• Reading passage:

Which to me suggests we can just fold these two into the callers,
with an IS_ENABLED for the creation case given that we check for errors
and the stub will always return an error.

>  	debugfs_create_files(q->debugfs_dir, q, blk_mq_debugfs_queue_attrs);
>  
>  	/*
> @@ -856,9 +853,7 @@ void blk_mq_debugfs_register(struct request_queue *q)
>  
>  void blk_mq_debugfs_unregister(struct request_queue *q)
>  {
> -	debugfs_remove_recursive(q->debugfs_dir);
>  	q->sched_debugfs_dir = NULL;
> -	q->debugfs_dir = NULL;
>  }

This function is weird - the sched dir gets removed by the
debugfs_remove_recursive, so just leaving a function that clears
a pointer is rather odd.  In fact I don't think we need to clear
either sched_debugfs_dir or debugfs_dir anywhere.

>  
> @@ -975,6 +976,14 @@ int blk_register_queue(struct gendisk *disk)

• Raw data:

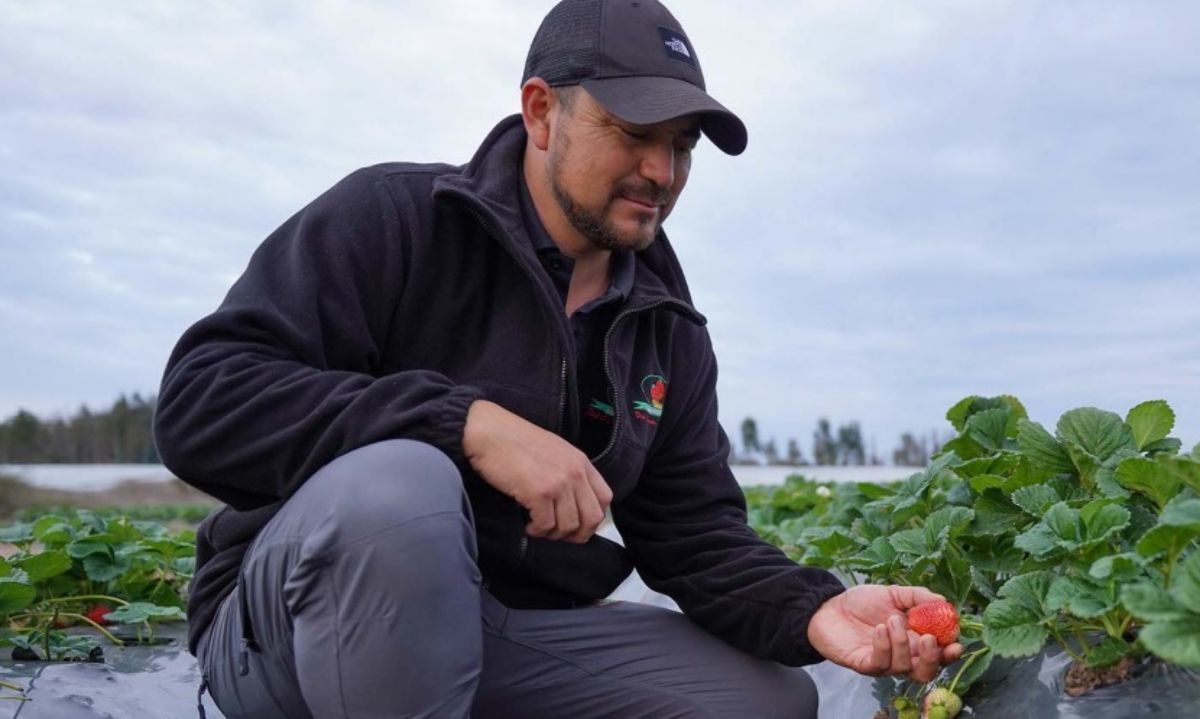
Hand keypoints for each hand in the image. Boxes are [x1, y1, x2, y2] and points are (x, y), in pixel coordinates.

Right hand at [462, 400, 611, 542]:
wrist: (489, 432)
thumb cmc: (514, 441)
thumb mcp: (554, 451)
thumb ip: (568, 472)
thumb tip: (572, 503)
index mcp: (581, 461)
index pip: (604, 499)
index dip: (593, 517)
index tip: (577, 524)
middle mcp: (575, 472)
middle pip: (592, 518)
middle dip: (576, 534)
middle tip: (557, 533)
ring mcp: (559, 483)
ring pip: (569, 526)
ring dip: (552, 533)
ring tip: (538, 526)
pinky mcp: (539, 493)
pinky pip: (546, 525)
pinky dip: (537, 531)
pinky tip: (527, 524)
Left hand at [806, 585, 963, 682]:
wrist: (828, 607)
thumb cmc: (862, 603)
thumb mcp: (892, 593)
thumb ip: (917, 597)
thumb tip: (943, 601)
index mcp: (914, 640)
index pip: (938, 653)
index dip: (950, 652)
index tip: (956, 641)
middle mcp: (902, 655)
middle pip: (926, 670)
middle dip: (932, 658)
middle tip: (928, 638)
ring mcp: (883, 662)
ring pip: (903, 667)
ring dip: (901, 643)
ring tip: (891, 620)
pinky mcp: (864, 665)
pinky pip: (880, 663)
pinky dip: (883, 646)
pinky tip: (879, 629)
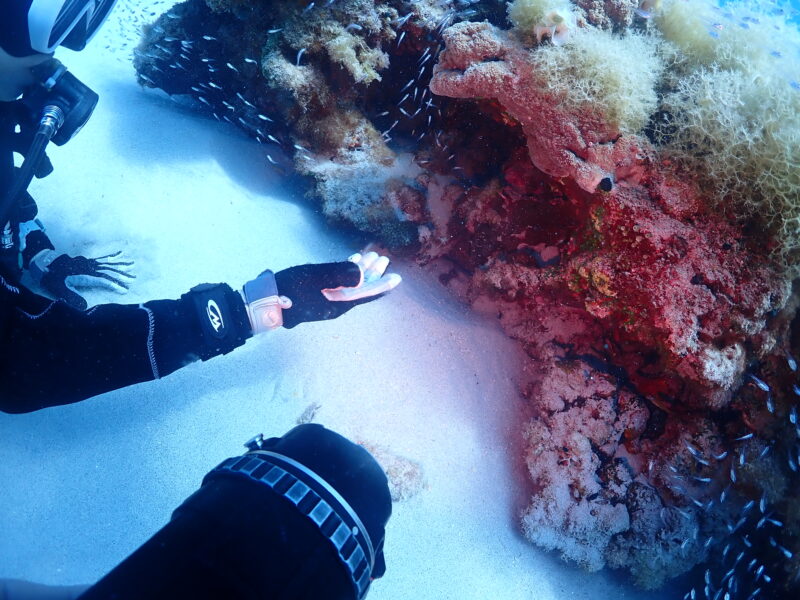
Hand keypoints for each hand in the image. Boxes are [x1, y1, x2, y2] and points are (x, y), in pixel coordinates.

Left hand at [33, 250, 134, 310]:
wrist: (42, 262)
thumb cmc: (51, 278)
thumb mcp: (58, 289)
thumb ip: (71, 298)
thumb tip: (85, 307)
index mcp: (84, 275)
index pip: (103, 280)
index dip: (114, 285)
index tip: (124, 289)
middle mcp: (89, 267)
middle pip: (108, 270)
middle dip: (121, 275)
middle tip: (133, 279)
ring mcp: (88, 262)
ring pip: (107, 263)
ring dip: (120, 265)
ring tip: (132, 265)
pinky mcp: (86, 260)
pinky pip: (102, 257)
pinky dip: (112, 256)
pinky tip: (120, 253)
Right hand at [244, 252, 400, 331]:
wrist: (264, 303)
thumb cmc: (289, 289)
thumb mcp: (316, 277)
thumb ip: (341, 274)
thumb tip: (364, 274)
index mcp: (340, 303)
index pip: (368, 294)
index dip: (384, 285)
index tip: (398, 278)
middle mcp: (337, 305)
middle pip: (363, 289)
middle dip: (375, 274)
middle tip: (384, 259)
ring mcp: (327, 302)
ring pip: (352, 286)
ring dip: (363, 272)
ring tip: (372, 257)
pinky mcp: (317, 297)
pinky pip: (340, 285)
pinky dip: (348, 274)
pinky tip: (348, 263)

• Required actions:
1. Answer these questions about the code review excerpt, using only what it states:
(a) Into what does the reviewer suggest the two functions can be folded?
(b) What will the stub always return?
(c) Which two pointers does the reviewer think need not be cleared anywhere?
2. Restate the paragraph of the code review excerpt that begins "This function is weird" in fewer words, keeping its main points.
3. Reproduce the code review excerpt word for word from "Which to me" to "blk_mq_debugfs_register(struct request_queue *q)".

• Answers for this exercise:
1.
(a) Into the callers.
(b) An error.
(c) sched_debugfs_dir and debugfs_dir.

2. The function is odd: debugfs_remove_recursive already removes the sched dir, so a function left only to clear a pointer makes little sense. Neither sched_debugfs_dir nor debugfs_dir needs to be cleared anywhere.

3.
Which to me suggests we can just fold these two into the callers,
with an IS_ENABLED for the creation case given that we check for errors
and the stub will always return an error.

>  	debugfs_create_files(q->debugfs_dir, q, blk_mq_debugfs_queue_attrs);
>  
>  	/*
> @@ -856,9 +853,7 @@ void blk_mq_debugfs_register(struct request_queue *q)